Also ich bin auch 1,90m und der M/L hat mir besser gepasst...


----------



## madre (17. Dezember 2012)

Hängt halt vor allem von der Oberkörper Länge + Form ab.
Als Handballer habe ich keinen klassischen Radfahrer Oberkörper.

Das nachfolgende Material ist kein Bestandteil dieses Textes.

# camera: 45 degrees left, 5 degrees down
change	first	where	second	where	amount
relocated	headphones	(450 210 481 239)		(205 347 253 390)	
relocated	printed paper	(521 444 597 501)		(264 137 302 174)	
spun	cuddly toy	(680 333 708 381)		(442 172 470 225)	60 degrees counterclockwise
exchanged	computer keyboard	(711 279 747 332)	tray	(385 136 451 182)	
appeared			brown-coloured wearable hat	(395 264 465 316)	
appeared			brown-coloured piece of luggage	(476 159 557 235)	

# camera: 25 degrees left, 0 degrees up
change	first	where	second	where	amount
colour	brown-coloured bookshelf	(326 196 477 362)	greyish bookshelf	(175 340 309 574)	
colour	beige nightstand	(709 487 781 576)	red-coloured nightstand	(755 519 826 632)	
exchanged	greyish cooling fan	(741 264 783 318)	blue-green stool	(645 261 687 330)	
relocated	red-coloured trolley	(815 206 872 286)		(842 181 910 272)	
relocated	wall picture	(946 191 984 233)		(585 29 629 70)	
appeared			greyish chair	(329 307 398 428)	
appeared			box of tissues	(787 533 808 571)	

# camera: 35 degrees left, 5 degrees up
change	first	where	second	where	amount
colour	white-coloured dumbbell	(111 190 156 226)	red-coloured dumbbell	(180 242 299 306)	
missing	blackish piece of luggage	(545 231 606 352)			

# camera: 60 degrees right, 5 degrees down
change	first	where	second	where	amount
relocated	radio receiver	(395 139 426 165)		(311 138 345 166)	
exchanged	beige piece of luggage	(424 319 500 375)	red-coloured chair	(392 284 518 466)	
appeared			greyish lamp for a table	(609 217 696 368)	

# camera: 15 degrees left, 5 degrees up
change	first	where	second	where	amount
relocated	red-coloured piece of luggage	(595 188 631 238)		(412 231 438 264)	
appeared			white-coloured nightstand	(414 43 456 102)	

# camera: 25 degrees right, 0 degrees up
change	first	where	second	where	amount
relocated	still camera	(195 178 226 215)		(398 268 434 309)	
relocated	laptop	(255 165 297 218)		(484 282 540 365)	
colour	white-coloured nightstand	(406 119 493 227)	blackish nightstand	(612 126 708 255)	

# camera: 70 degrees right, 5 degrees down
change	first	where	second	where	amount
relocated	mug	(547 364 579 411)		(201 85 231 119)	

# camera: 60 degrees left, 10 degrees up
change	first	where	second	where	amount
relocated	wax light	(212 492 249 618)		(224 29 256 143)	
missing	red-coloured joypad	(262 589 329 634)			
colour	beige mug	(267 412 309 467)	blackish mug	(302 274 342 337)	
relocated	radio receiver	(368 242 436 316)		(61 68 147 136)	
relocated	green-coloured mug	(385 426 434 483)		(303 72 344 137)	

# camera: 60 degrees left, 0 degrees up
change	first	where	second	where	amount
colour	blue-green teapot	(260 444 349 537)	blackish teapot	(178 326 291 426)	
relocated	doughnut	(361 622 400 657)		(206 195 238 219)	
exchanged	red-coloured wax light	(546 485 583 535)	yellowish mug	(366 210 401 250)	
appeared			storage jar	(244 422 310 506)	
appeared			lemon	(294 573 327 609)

Schlecht für den Luftwiederstand -> Beim Handball teilweise ganz praktisch .)


----------



## tillibebek (19. Dezember 2012)

Heute den evoc fr trail 20l bekommen für 124euro. Macht einen grandiosen Eindruck. Morgen gibts mal eine Tour auf dem Feldberg.


----------



## Cyverboy2 (20. Dezember 2012)

Hab jetzt den 16l Enduro in der Team Version, passt super und sieht geil aus  Praxiseinsatz kommt dann hoffentlich bald!


----------



## tillibebek (29. Dezember 2012)

Mein Fazit nach einer 60km-Tour:

Sitzt gut am Körper, auch bei kleineren Sprüngen. Der Rücken wird auf jeden Fall nass. Der Protektor stört den Tragekomfort nicht wesentlich.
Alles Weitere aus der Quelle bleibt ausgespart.